Given exercise
Copy every line of the data below, unchanged, from the line with "ITK_N1 underline: none -> present" to the line with "72%: 72% -> 65%", both included.

Data shown
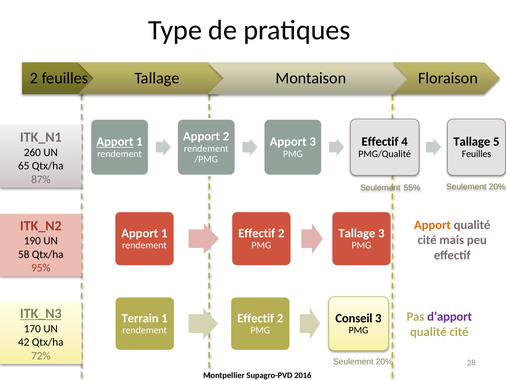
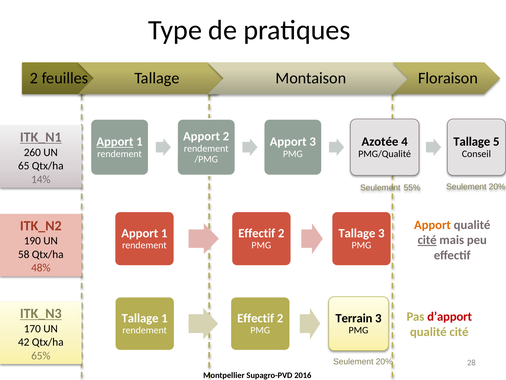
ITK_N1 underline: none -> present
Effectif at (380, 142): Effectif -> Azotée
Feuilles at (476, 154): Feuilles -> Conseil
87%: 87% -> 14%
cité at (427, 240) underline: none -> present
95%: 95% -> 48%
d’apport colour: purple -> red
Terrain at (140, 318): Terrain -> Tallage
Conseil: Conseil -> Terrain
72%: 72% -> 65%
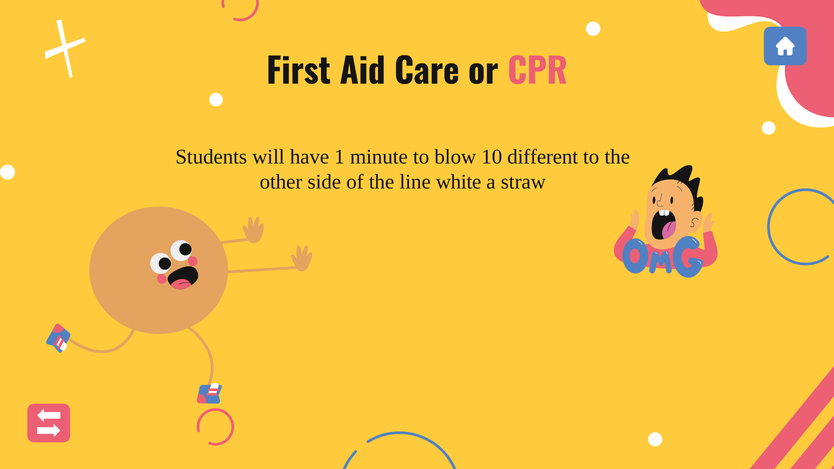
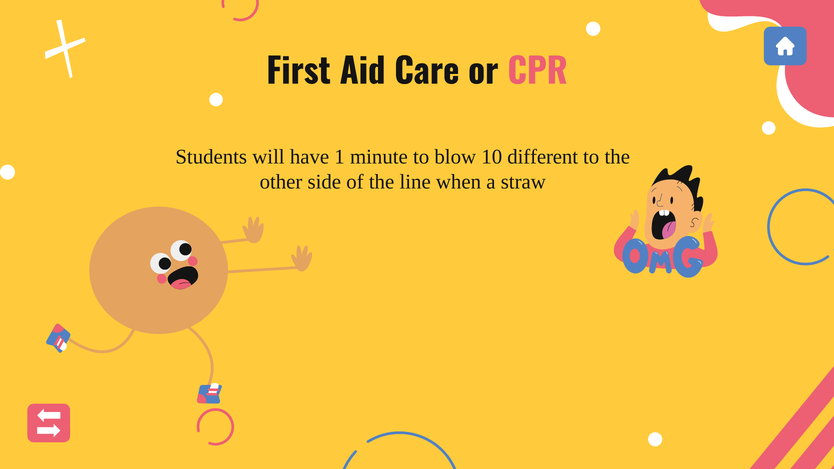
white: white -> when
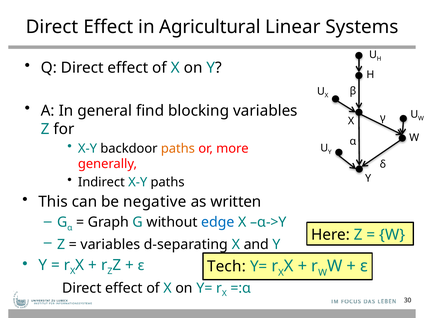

...

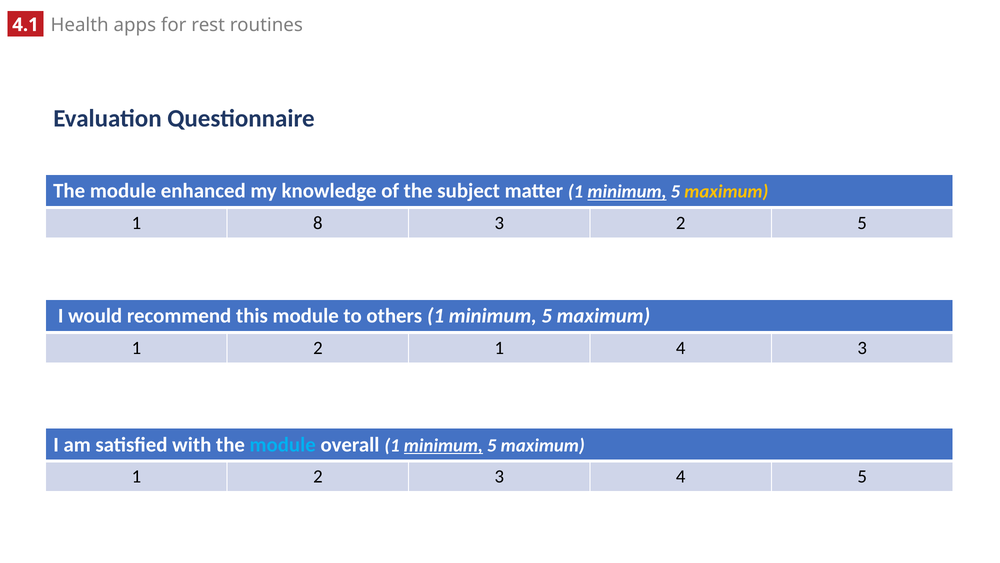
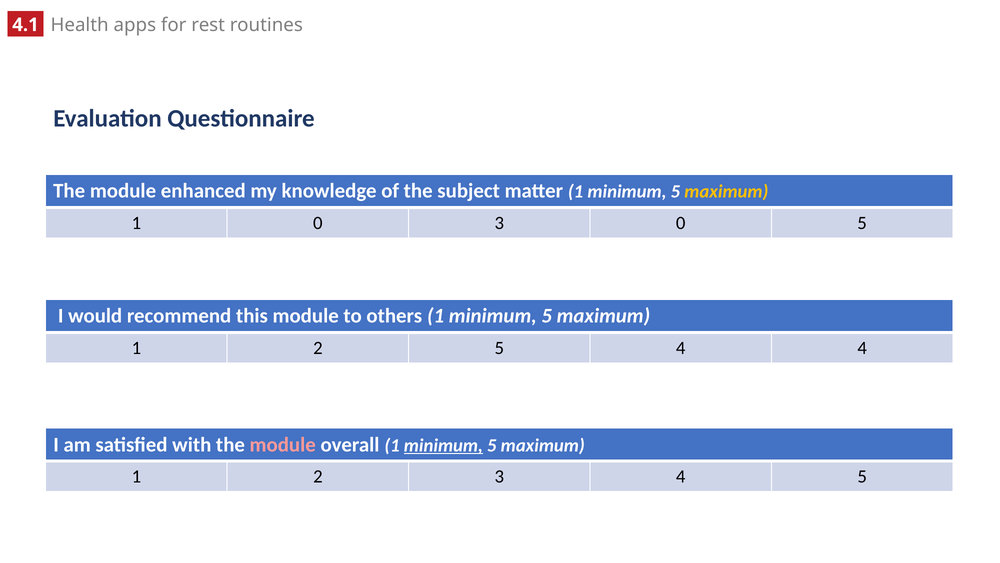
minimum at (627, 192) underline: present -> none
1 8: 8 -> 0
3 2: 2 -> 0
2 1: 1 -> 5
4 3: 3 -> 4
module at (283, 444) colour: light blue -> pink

Reply to the task
ITK_N1 underline: none -> present
Effectif at (380, 142): Effectif -> Azotée
Feuilles at (476, 154): Feuilles -> Conseil
87%: 87% -> 14%
cité at (427, 240) underline: none -> present
95%: 95% -> 48%
d’apport colour: purple -> red
Terrain at (140, 318): Terrain -> Tallage
Conseil: Conseil -> Terrain
72%: 72% -> 65%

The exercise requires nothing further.